The Museum is jam packed full of all sorts of exciting exhibits for all ages.
The Balch Gallery is currently housing a unique collection of artefacts, the bulk of which were collected on and around Mendip. Balch, during many years of excavation at Wookey Hole Caves, discovered a large number of Stone-Age tools, and an impressive collection of Iron Age artefacts, as well as the skull of a brown bear.
A main feature of this display is a large photo panorama of the first chamber of the cave, with the “witch’s” bones sensitively displayed. Other artefacts found with her are also displayed.
The Netherworld of Mendip is a new, permanent exhibition at the museum portraying the fascinating world of caves that lies hidden beneath the Mendip Hills, and charts the development of caving and cave diving that has led to their discovery and exploration.

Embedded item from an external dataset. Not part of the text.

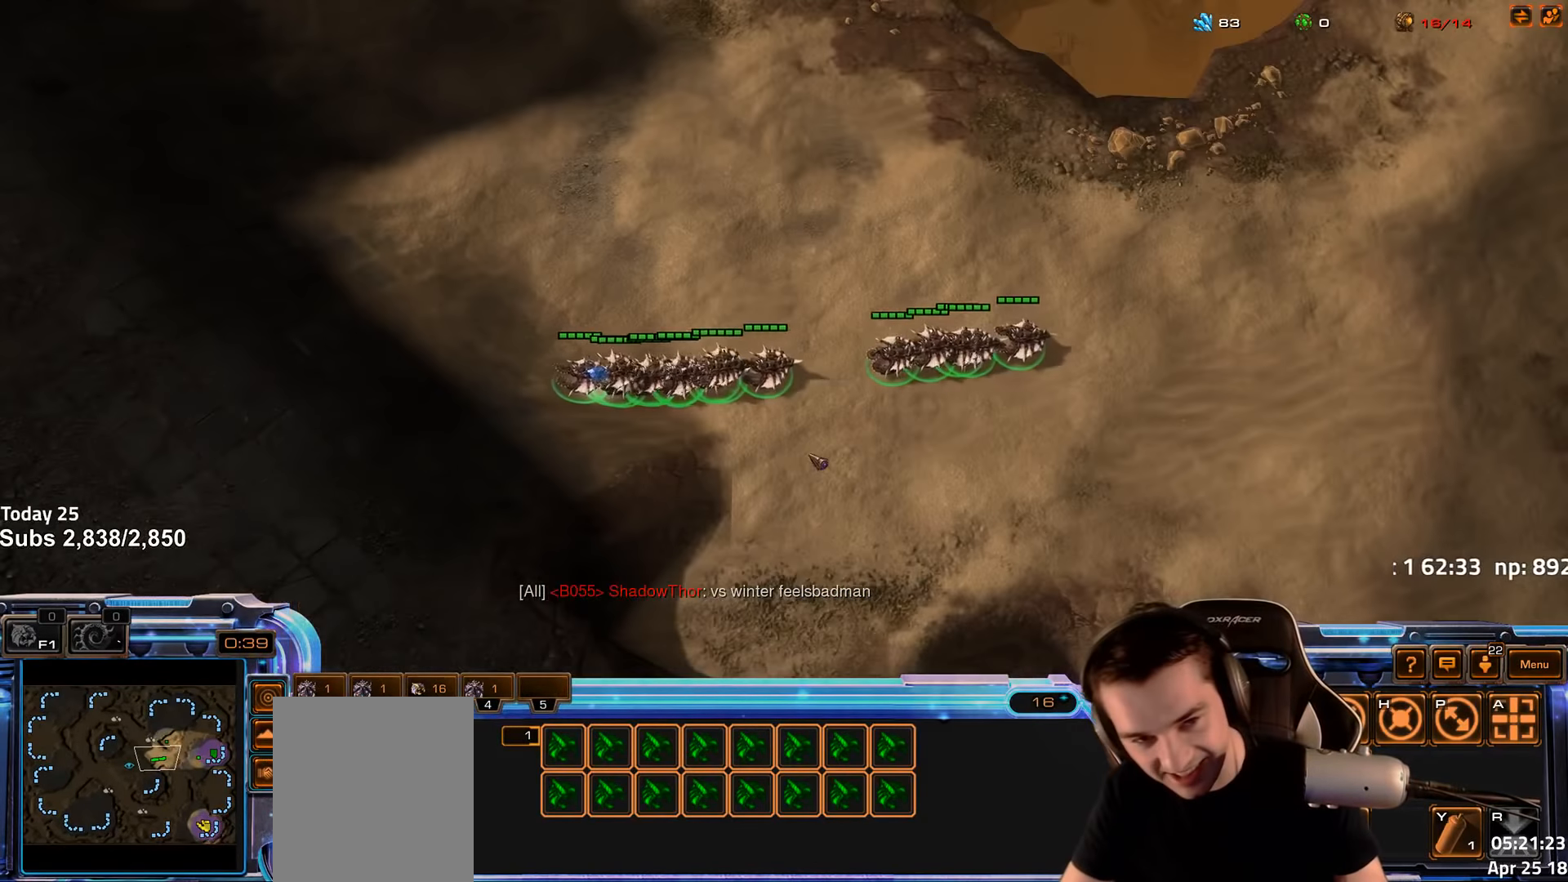
{"keys": [], "events": []}
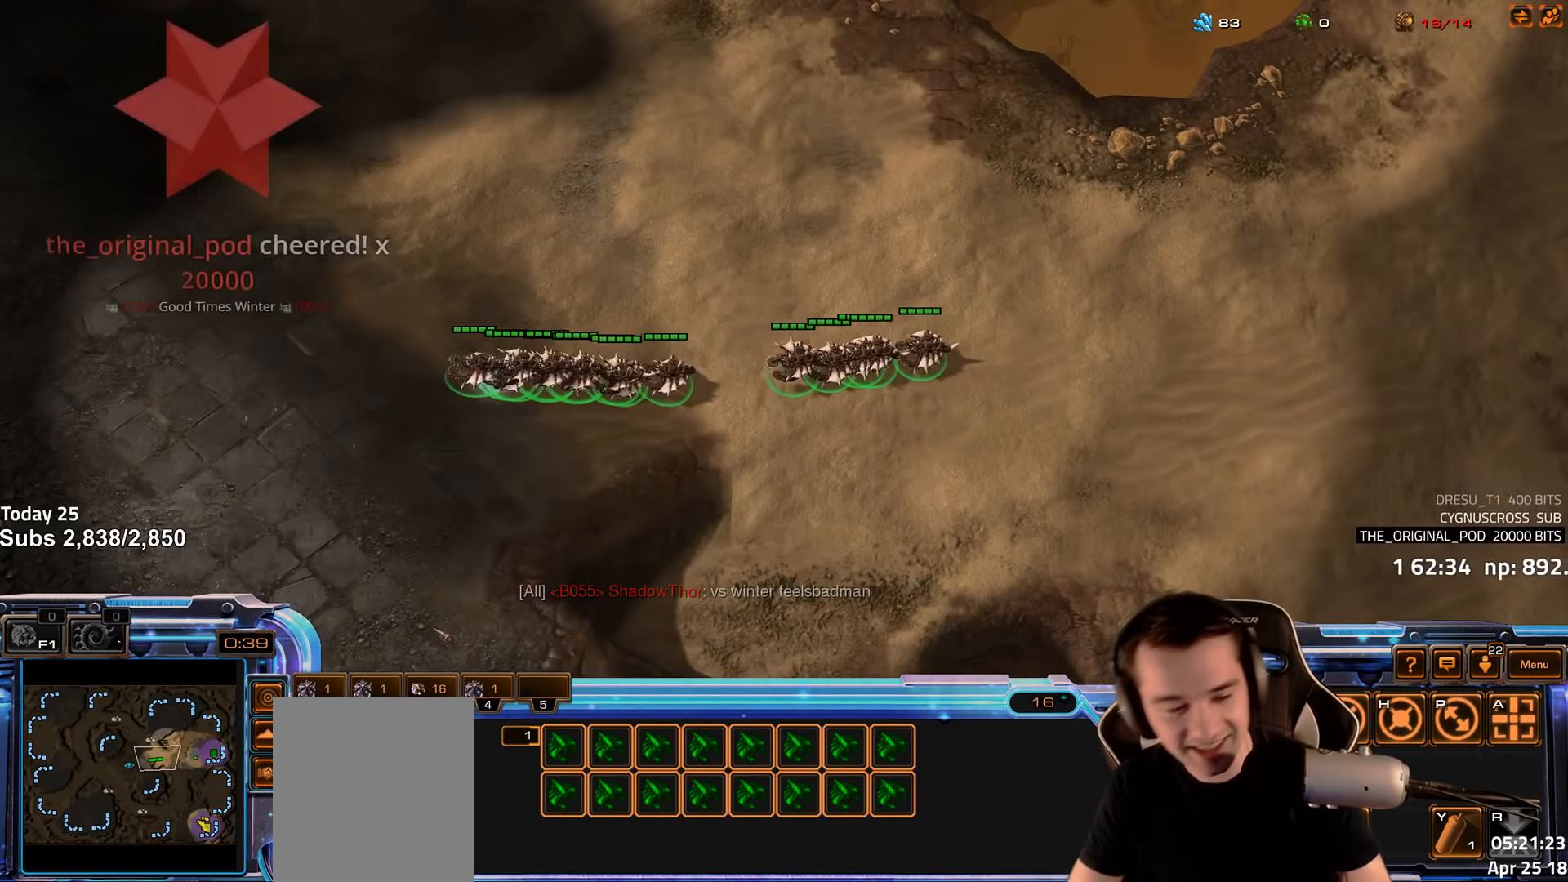
{"keys": [], "events": [[200, "3", "down"], [300, "3", "up"], [366, "3", "down"], [466, "3", "up"]]}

The exhibition covers exploration up to the present day, including the magnificent find last year of the largest known underground chamber in Britain in Cheddar Gorge.

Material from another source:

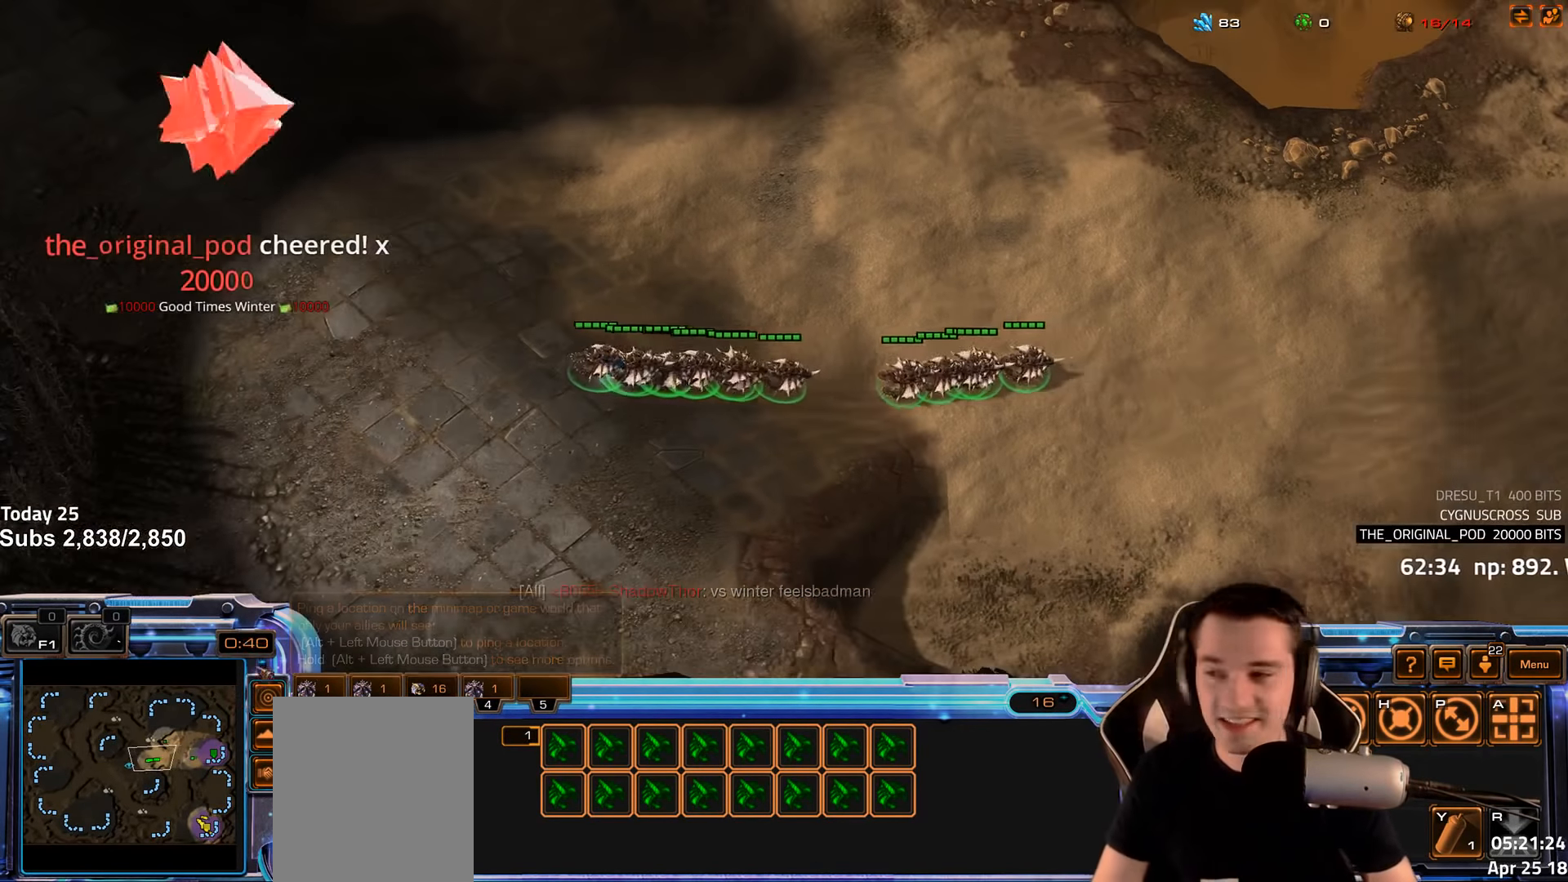
{"keys": [], "events": [[33, "3", "down"], [116, "3", "up"]]}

In the first room, a series of illustrated panels - Follow the Stream - tells the story of the caves at Priddy and the 150 year quest to follow their underground streams to Wookey Hole, where the combined waters emerge as the River Axe. Swildon’s Hole, Eastwater Cavern and St. Cuthbert’s Swallet now comprise many thousands of metres of varied and often beautiful passageways and chambers, but the link with the flooded passages in Wookey Hole has still to be made.
Jurassic sea dragon
A two metre long skeleton of a Jurassic sea dragon - an Ichthyosaurus - dominates the entrance lobby of the Museum. This ichthyosaur lived during the Jurassic period (200-150 million years ago) when a warm sea covered Somerset. Indeed Somerset has been an important source of ichthyosaur skeletons, and Street deserves to be as famous as Lyme Regis, where Mary Anning found the first (fairly) complete ichthyosaur to be fully studied by scientists in 1811.
The Ichthyosaurs were a long-lived group swimming the oceans of the world for almost 100 million years. They evolved in the early Triassic (about 245 million years ago) extending through the Jurassic period, and into the late Cretaceous period (about 90 million years ago). They were air-breathing, fast swimming sea reptiles, somewhat like dolphins.